● TRECHO FORNECIDO
----

Para que grandes extensões de plantios industriais de árvores fossem viáveis no Brasil, estabeleceram-se estreitas interações entre governo, empresas, bancos, universidades, mídia além de instituições internacionais, financeiras, produtoras e compradoras. Numa grande orquestração política, criaram mecanismos legais, tributários, financeiros, técnicos e científicos, agrários, logísticos. Do mesmo modo articulações contrárias a estas políticas cresceram à medida da expansão dos monocultivos.
Inicialmente, a política florestal procura definir um conjunto de técnicas capazes de ordenar a utilização dos recursos florestais. O primeiro regulamento das florestas no Brasil é de 1934 com o primeiro Código Florestal, que define algumas áreas protegidas, mas também traz a possibilidade de substituição das florestas por monocultivos de árvores.

----

● AMOSTRA DOS DADOS
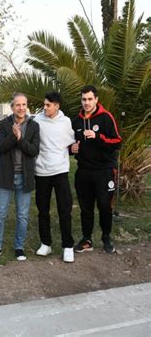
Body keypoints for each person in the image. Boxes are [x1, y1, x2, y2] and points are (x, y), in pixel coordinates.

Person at [0, 93, 40, 261]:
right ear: (12, 107)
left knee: (22, 215)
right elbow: (0, 148)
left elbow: (34, 150)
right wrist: (13, 136)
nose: (21, 108)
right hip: (6, 177)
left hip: (24, 177)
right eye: (17, 105)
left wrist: (20, 139)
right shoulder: (4, 124)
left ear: (27, 106)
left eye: (24, 104)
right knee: (1, 213)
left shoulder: (34, 126)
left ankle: (19, 247)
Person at [71, 85, 121, 254]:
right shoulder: (76, 121)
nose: (86, 103)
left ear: (96, 100)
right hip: (84, 171)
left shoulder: (106, 117)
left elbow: (117, 142)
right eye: (84, 99)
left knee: (104, 206)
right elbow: (70, 144)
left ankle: (106, 237)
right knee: (86, 208)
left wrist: (98, 137)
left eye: (90, 99)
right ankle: (87, 239)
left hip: (104, 171)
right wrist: (72, 149)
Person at [34, 92, 75, 263]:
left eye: (48, 105)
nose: (45, 107)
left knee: (64, 210)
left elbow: (71, 143)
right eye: (44, 104)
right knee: (43, 210)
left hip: (60, 171)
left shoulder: (66, 122)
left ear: (57, 106)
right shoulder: (37, 120)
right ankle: (46, 243)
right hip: (41, 172)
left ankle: (68, 247)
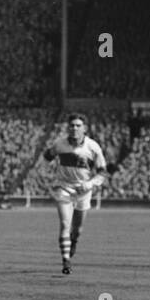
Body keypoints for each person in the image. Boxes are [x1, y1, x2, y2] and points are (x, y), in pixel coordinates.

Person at [40, 113, 107, 274]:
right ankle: (66, 261)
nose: (74, 128)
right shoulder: (59, 144)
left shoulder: (93, 147)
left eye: (78, 125)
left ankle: (74, 241)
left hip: (83, 191)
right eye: (72, 125)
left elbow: (102, 173)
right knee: (65, 224)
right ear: (67, 127)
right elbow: (46, 158)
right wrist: (46, 174)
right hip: (64, 188)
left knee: (77, 229)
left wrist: (89, 184)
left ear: (85, 128)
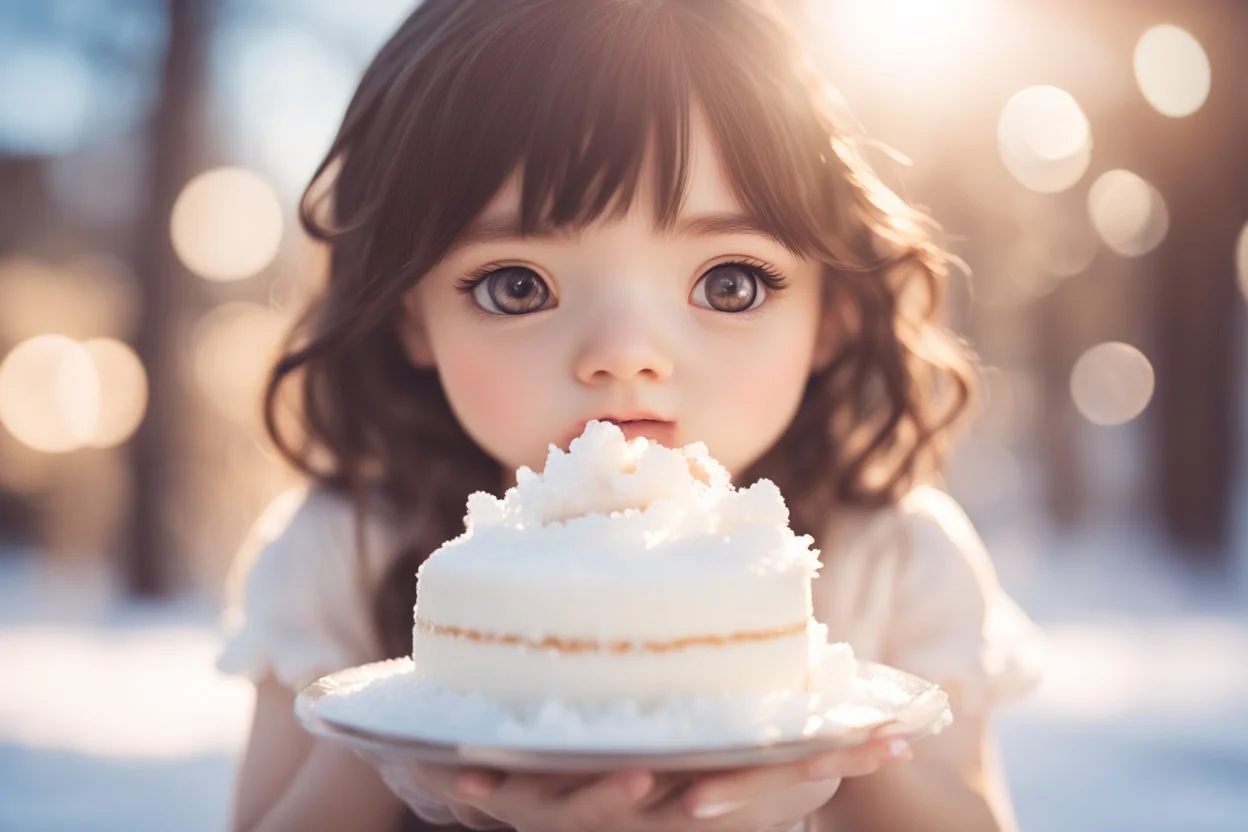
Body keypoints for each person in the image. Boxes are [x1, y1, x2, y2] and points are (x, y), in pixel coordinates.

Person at [217, 0, 1045, 830]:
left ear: (831, 312)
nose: (625, 352)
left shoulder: (897, 568)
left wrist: (834, 752)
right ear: (411, 314)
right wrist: (398, 730)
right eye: (518, 286)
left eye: (730, 283)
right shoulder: (336, 559)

----

● O QUE FAZER
a. Imprima, sem alterações, a parte do trecho sobre política florestal que vai de "Inicialmente, a política" a "monocultivos de árvores.".
b. Segundo o trecho sobre política florestal, em que ano surgiu o primeiro Código Florestal do Brasil?

● SUAS RESPOSTAS
a.
Inicialmente, a política florestal procura definir um conjunto de técnicas capazes de ordenar a utilização dos recursos florestais. O primeiro regulamento das florestas no Brasil é de 1934 com o primeiro Código Florestal, que define algumas áreas protegidas, mas também traz a possibilidade de substituição das florestas por monocultivos de árvores.

b. Em 1934.